Instruction =>
Answer these from the passage on mineral leases and servitudes:
(a) Which two decisions does the passage name as recent occasions for considering the 1950 amendatory act?
(b) Under what statute is a mineral lease characterized as a real right?
(c) Which article of the LSA-Civil Code is quoted regarding the grant of the servitude?
— begin Text passage —
This has been our expressed view of the 1950 amendatory act in the two recent *214 cases in which we have had occasion to consider it. See Dixon v. American Liberty Oil Company, 226 La. 911, 77 So. 2d 533 and Perkins v. Long-Bell Petroleum Company, 227 La. 1044, 81 So. 2d 389, 393.

In Perkins v. Long-Bell Petroleum Co., we said:

"A mineral lease, though characterized as a real right under LSA-R.S. 9:1105, is, as stated in the last cited case (Dixon vs. American Liberty Company), `merely a contract which permits the lessee to explore for minerals on the land of the lessor in consideration of the payment of a rental and/or bonuses.' To this, we may add that the lessee is not only accorded the right to explore but is obliged to do so in most cases or pay a delay rental if he does not explore within the primary term of the lease. In a mineral lease, the lessor, being entitled to royalties in the event of production, is interested in requiring his lessee to explore. Not so with a landowner whose property is subjected to a mineral servitude. Being without interest in the minerals, he is without right, during the existence of the servitude, to insist upon development, and the only duty required of him is to permit the servitude owner to explore as long as the servitude remains in esse. The grant of the servitude `* * * does not oblige the owner of the estate subject to it to do anything * * *'. Article 655 of the LSA-Civil Code."
— end Text passage —
— begin Provided material —
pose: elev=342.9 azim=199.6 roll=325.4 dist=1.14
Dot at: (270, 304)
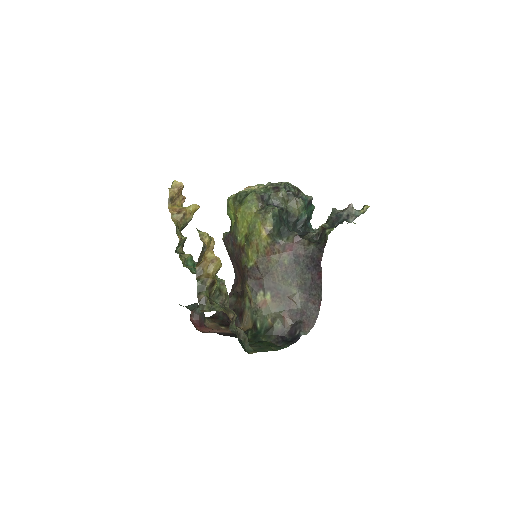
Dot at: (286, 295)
— end Provided material —
Task response =>
(a) Dixon v. American Liberty Oil Company and Perkins v. Long-Bell Petroleum Company.
(b) LSA-R.S. 9:1105.
(c) Article 655.